Dataset records
+---+
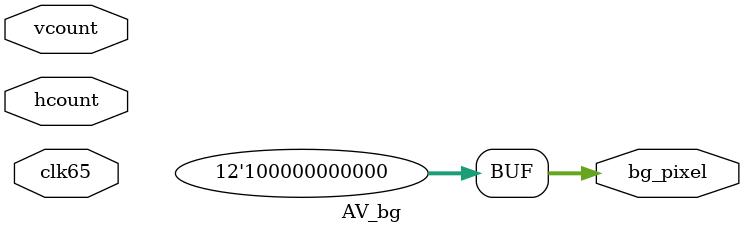
<source format=v>
module AV_bg(
    input clk65,
    input [10:0] hcount,
    input [9:0] vcount,
    
    output reg [11:0] bg_pixel
    
    );
    
    
    
    initial bg_pixel <= 12'h8_0_0;
    
    
    
    
    
    
endmodule
</source>
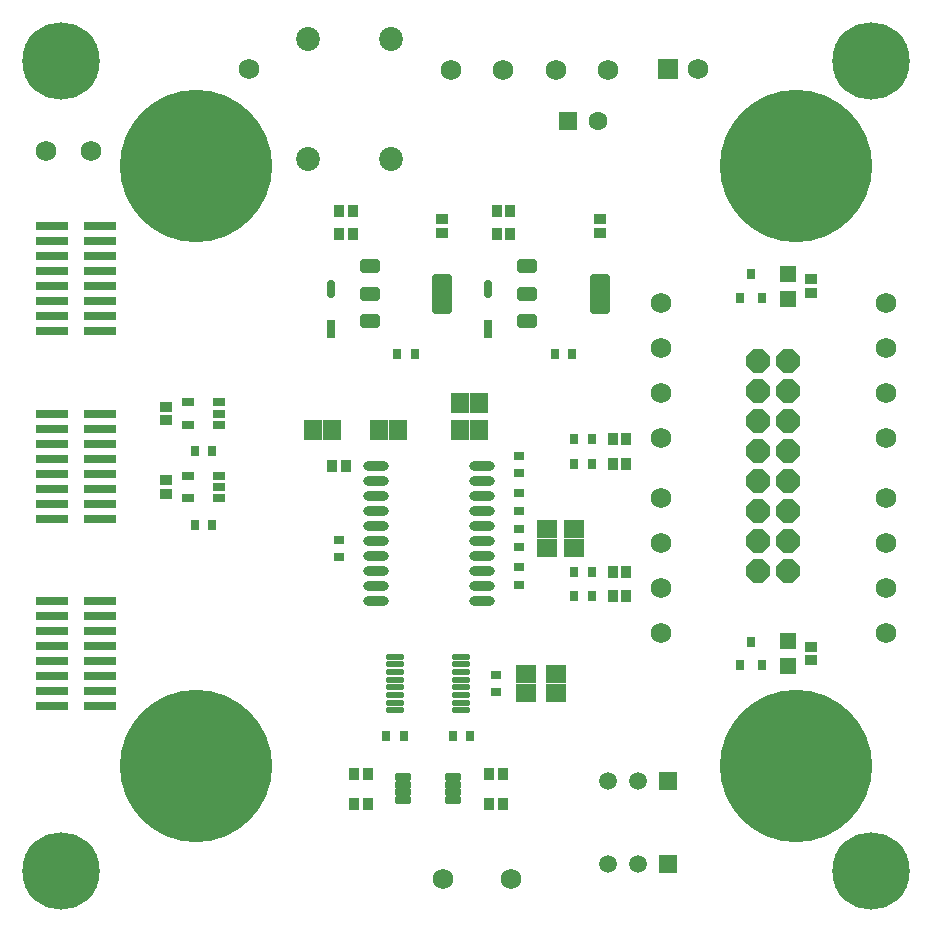
<source format=gts>
G04*
G04 #@! TF.GenerationSoftware,Altium Limited,Altium Designer,21.6.1 (37)*
G04*
G04 Layer_Color=8388736*
%FSLAX25Y25*%
%MOIN*%
G70*
G04*
G04 #@! TF.SameCoordinates,74F22BCE-0206-479F-BCF0-E4D5E1675BD9*
G04*
G04*
G04 #@! TF.FilePolarity,Negative*
G04*
G01*
G75*
%ADD19R,0.10984X0.02913*%
%ADD20R,0.03150X0.03543*%
%ADD23R,0.03543X0.03150*%
G04:AMPARAMS|DCode=27|XSize=61.32mil|YSize=29.23mil|CornerRadius=14.62mil|HoleSize=0mil|Usage=FLASHONLY|Rotation=90.000|XOffset=0mil|YOffset=0mil|HoleType=Round|Shape=RoundedRectangle|*
%AMROUNDEDRECTD27*
21,1,0.06132,0.00000,0,0,90.0*
21,1,0.03209,0.02923,0,0,90.0*
1,1,0.02923,0.00000,0.01604*
1,1,0.02923,0.00000,-0.01604*
1,1,0.02923,0.00000,-0.01604*
1,1,0.02923,0.00000,0.01604*
%
%ADD27ROUNDEDRECTD27*%
%ADD28R,0.02923X0.06132*%
%ADD29R,0.03150X0.03543*%
G04:AMPARAMS|DCode=32|XSize=43.31mil|YSize=23.62mil|CornerRadius=2.01mil|HoleSize=0mil|Usage=FLASHONLY|Rotation=180.000|XOffset=0mil|YOffset=0mil|HoleType=Round|Shape=RoundedRectangle|*
%AMROUNDEDRECTD32*
21,1,0.04331,0.01961,0,0,180.0*
21,1,0.03929,0.02362,0,0,180.0*
1,1,0.00402,-0.01965,0.00980*
1,1,0.00402,0.01965,0.00980*
1,1,0.00402,0.01965,-0.00980*
1,1,0.00402,-0.01965,-0.00980*
%
%ADD32ROUNDEDRECTD32*%
%ADD33R,0.04147X0.03556*%
%ADD34O,0.08674X0.03162*%
%ADD35R,0.05918X0.06509*%
%ADD36R,0.03556X0.04147*%
%ADD37O,0.06312X0.02178*%
%ADD38R,0.06509X0.05918*%
G04:AMPARAMS|DCode=39|XSize=132.02mil|YSize=65.09mil|CornerRadius=6mil|HoleSize=0mil|Usage=FLASHONLY|Rotation=90.000|XOffset=0mil|YOffset=0mil|HoleType=Round|Shape=RoundedRectangle|*
%AMROUNDEDRECTD39*
21,1,0.13202,0.05309,0,0,90.0*
21,1,0.12002,0.06509,0,0,90.0*
1,1,0.01200,0.02655,0.06001*
1,1,0.01200,0.02655,-0.06001*
1,1,0.01200,-0.02655,-0.06001*
1,1,0.01200,-0.02655,0.06001*
%
%ADD39ROUNDEDRECTD39*%
G04:AMPARAMS|DCode=40|XSize=43.43mil|YSize=65.09mil|CornerRadius=5.95mil|HoleSize=0mil|Usage=FLASHONLY|Rotation=90.000|XOffset=0mil|YOffset=0mil|HoleType=Round|Shape=RoundedRectangle|*
%AMROUNDEDRECTD40*
21,1,0.04343,0.05319,0,0,90.0*
21,1,0.03154,0.06509,0,0,90.0*
1,1,0.01190,0.02659,0.01577*
1,1,0.01190,0.02659,-0.01577*
1,1,0.01190,-0.02659,-0.01577*
1,1,0.01190,-0.02659,0.01577*
%
%ADD40ROUNDEDRECTD40*%
%ADD41R,0.05524X0.05524*%
G04:AMPARAMS|DCode=42|XSize=25.72mil|YSize=53.28mil|CornerRadius=5.95mil|HoleSize=0mil|Usage=FLASHONLY|Rotation=90.000|XOffset=0mil|YOffset=0mil|HoleType=Round|Shape=RoundedRectangle|*
%AMROUNDEDRECTD42*
21,1,0.02572,0.04138,0,0,90.0*
21,1,0.01382,0.05328,0,0,90.0*
1,1,0.01190,0.02069,0.00691*
1,1,0.01190,0.02069,-0.00691*
1,1,0.01190,-0.02069,-0.00691*
1,1,0.01190,-0.02069,0.00691*
%
%ADD42ROUNDEDRECTD42*%
%ADD43C,0.06902*%
%ADD44R,0.06312X0.06312*%
%ADD45C,0.06312*%
%ADD46R,0.06902X0.06902*%
%ADD47C,0.05918*%
%ADD48R,0.05918X0.05918*%
%ADD49C,0.50800*%
%ADD50C,0.07956*%
%ADD51C,0.25800*%
%ADD52P,0.08443X8X22.5*%
D19*
X128012Y295000D02*
D03*
X111988D02*
D03*
X128012Y300000D02*
D03*
X111988D02*
D03*
X128012Y305000D02*
D03*
X111988D02*
D03*
X128012Y310000D02*
D03*
X111988D02*
D03*
X128012Y315000D02*
D03*
X111988D02*
D03*
X128012Y320000D02*
D03*
X111988D02*
D03*
X128012Y325000D02*
D03*
X111988D02*
D03*
X128012Y330000D02*
D03*
X111988D02*
D03*
X128012Y232500D02*
D03*
X111988D02*
D03*
X128012Y237500D02*
D03*
X111988D02*
D03*
X128012Y242500D02*
D03*
X111988D02*
D03*
X128012Y247500D02*
D03*
X111988D02*
D03*
X128012Y252500D02*
D03*
X111988D02*
D03*
X128012Y257500D02*
D03*
X111988D02*
D03*
X128012Y262500D02*
D03*
X111988D02*
D03*
X128012Y267500D02*
D03*
X111988D02*
D03*
X128012Y170000D02*
D03*
X111988D02*
D03*
X128012Y175000D02*
D03*
X111988D02*
D03*
X128012Y180000D02*
D03*
X111988D02*
D03*
X128012Y185000D02*
D03*
X111988D02*
D03*
X128012Y190000D02*
D03*
X111988D02*
D03*
X128012Y195000D02*
D03*
X111988D02*
D03*
X128012Y200000D02*
D03*
X111988D02*
D03*
X128012Y205000D02*
D03*
X111988D02*
D03*
D20*
X286193Y259102D02*
D03*
X292098D02*
D03*
X286193Y250815D02*
D03*
X292098D02*
D03*
X251476Y160000D02*
D03*
X245571D02*
D03*
X223524D02*
D03*
X229429D02*
D03*
X232953Y287500D02*
D03*
X227047D02*
D03*
X285453D02*
D03*
X279547D02*
D03*
X286193Y214831D02*
D03*
X292098D02*
D03*
X286193Y206602D02*
D03*
X292098D02*
D03*
X165453Y255000D02*
D03*
X159547D02*
D03*
X165453Y230532D02*
D03*
X159547D02*
D03*
D23*
X260000Y180453D02*
D03*
Y174547D02*
D03*
X207768Y225453D02*
D03*
Y219547D02*
D03*
X267768Y240953D02*
D03*
Y235047D02*
D03*
Y253453D02*
D03*
Y247547D02*
D03*
Y223000D02*
D03*
Y228906D02*
D03*
Y216406D02*
D03*
Y210500D02*
D03*
D27*
X257500Y309194D02*
D03*
X205000D02*
D03*
D28*
X257500Y295806D02*
D03*
X205000D02*
D03*
D29*
X345000Y191437D02*
D03*
X348740Y183563D02*
D03*
X341260D02*
D03*
X345000Y313937D02*
D03*
X348740Y306063D02*
D03*
X341260D02*
D03*
D32*
X157382Y263760D02*
D03*
Y271240D02*
D03*
X167618D02*
D03*
Y267500D02*
D03*
Y263760D02*
D03*
X157382Y239291D02*
D03*
Y246772D02*
D03*
X167618D02*
D03*
Y243032D02*
D03*
Y239291D02*
D03*
D33*
X294606Y332264D02*
D03*
Y327736D02*
D03*
X365000Y185236D02*
D03*
Y189764D02*
D03*
Y307736D02*
D03*
Y312264D02*
D03*
X150000Y245295D02*
D03*
Y240768D02*
D03*
Y269764D02*
D03*
Y265236D02*
D03*
X242106Y332264D02*
D03*
Y327736D02*
D03*
D34*
X255484Y205000D02*
D03*
Y210000D02*
D03*
Y215000D02*
D03*
Y220000D02*
D03*
Y225000D02*
D03*
Y230000D02*
D03*
Y235000D02*
D03*
Y240000D02*
D03*
Y245000D02*
D03*
Y250000D02*
D03*
X220051Y205000D02*
D03*
Y210000D02*
D03*
Y215000D02*
D03*
Y220000D02*
D03*
Y225000D02*
D03*
Y230000D02*
D03*
Y235000D02*
D03*
Y240000D02*
D03*
Y245000D02*
D03*
Y250000D02*
D03*
D35*
X199118Y262000D02*
D03*
X205417D02*
D03*
X254417Y271000D02*
D03*
X248118D02*
D03*
X254417Y262000D02*
D03*
X248118D02*
D03*
X221118D02*
D03*
X227417D02*
D03*
D36*
X298929Y259102D02*
D03*
X303457D02*
D03*
X298929Y250815D02*
D03*
X303457D02*
D03*
X260236Y335000D02*
D03*
X264764D02*
D03*
Y327500D02*
D03*
X260236D02*
D03*
X205504Y250000D02*
D03*
X210032D02*
D03*
X298929Y206602D02*
D03*
X303457D02*
D03*
X298929Y214831D02*
D03*
X303457D02*
D03*
X212736Y137500D02*
D03*
X217264D02*
D03*
X212736Y147500D02*
D03*
X217264D02*
D03*
X262264Y137500D02*
D03*
X257736D02*
D03*
X262264Y147500D02*
D03*
X257736D02*
D03*
X207736Y335000D02*
D03*
X212264D02*
D03*
Y327500D02*
D03*
X207736D02*
D03*
D37*
X248524Y168543D02*
D03*
Y171102D02*
D03*
Y173661D02*
D03*
Y176221D02*
D03*
Y178779D02*
D03*
Y181339D02*
D03*
Y183898D02*
D03*
Y186457D02*
D03*
X226476Y168543D02*
D03*
Y171102D02*
D03*
Y173661D02*
D03*
Y176221D02*
D03*
Y178779D02*
D03*
Y181339D02*
D03*
Y183898D02*
D03*
Y186457D02*
D03*
D38*
X280000Y180650D02*
D03*
Y174350D02*
D03*
X270000Y180650D02*
D03*
Y174350D02*
D03*
X286193Y222686D02*
D03*
Y228985D02*
D03*
X277186Y222686D02*
D03*
Y228985D02*
D03*
D39*
X294606Y307500D02*
D03*
X242106D02*
D03*
D40*
X270394Y298445D02*
D03*
Y307500D02*
D03*
Y316555D02*
D03*
X217894Y298445D02*
D03*
Y307500D02*
D03*
Y316555D02*
D03*
D41*
X357500Y183366D02*
D03*
Y191634D02*
D03*
Y305866D02*
D03*
Y314134D02*
D03*
D42*
X229134Y146339D02*
D03*
Y143780D02*
D03*
Y141220D02*
D03*
Y138661D02*
D03*
X245866Y146339D02*
D03*
Y143780D02*
D03*
Y141220D02*
D03*
Y138661D02*
D03*
D43*
X265000Y112500D02*
D03*
X242500D02*
D03*
X125000Y355000D02*
D03*
X110000D02*
D03*
X280000Y381949D02*
D03*
X262500D02*
D03*
X245000D02*
D03*
X327500Y382500D02*
D03*
X297500Y381949D02*
D03*
X177678Y382500D02*
D03*
X315000Y259500D02*
D03*
Y274500D02*
D03*
Y289500D02*
D03*
Y304500D02*
D03*
X390000D02*
D03*
Y289500D02*
D03*
Y274500D02*
D03*
Y259500D02*
D03*
Y194500D02*
D03*
Y209500D02*
D03*
Y224500D02*
D03*
Y239500D02*
D03*
X315000Y194500D02*
D03*
Y209500D02*
D03*
Y224500D02*
D03*
Y239500D02*
D03*
D44*
X284000Y365000D02*
D03*
D45*
X294000D02*
D03*
D46*
X317500Y382500D02*
D03*
D47*
X297500Y117500D02*
D03*
X307500D02*
D03*
X297500Y145000D02*
D03*
X307500D02*
D03*
D48*
X317500Y117500D02*
D03*
Y145000D02*
D03*
D49*
X160000Y350000D02*
D03*
X360000D02*
D03*
Y150000D02*
D03*
X160000D02*
D03*
D50*
X197500Y352500D02*
D03*
Y392500D02*
D03*
X225000D02*
D03*
Y352500D02*
D03*
D51*
X385000Y115000D02*
D03*
X115000Y385000D02*
D03*
X385000D02*
D03*
X115000Y115000D02*
D03*
D52*
X347500Y285000D02*
D03*
X357500D02*
D03*
X347500Y275000D02*
D03*
X357500D02*
D03*
X347500Y265000D02*
D03*
X357500D02*
D03*
X347500Y255000D02*
D03*
X357500D02*
D03*
X347500Y245000D02*
D03*
X357500D02*
D03*
Y235000D02*
D03*
X347500D02*
D03*
X357500Y225000D02*
D03*
X347500D02*
D03*
X357500Y215000D02*
D03*
X347500D02*
D03*
M02*

</source>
+---+
Taking the records above line by line, count those that hold the word "HoleSize"; the number is the entire answer.

5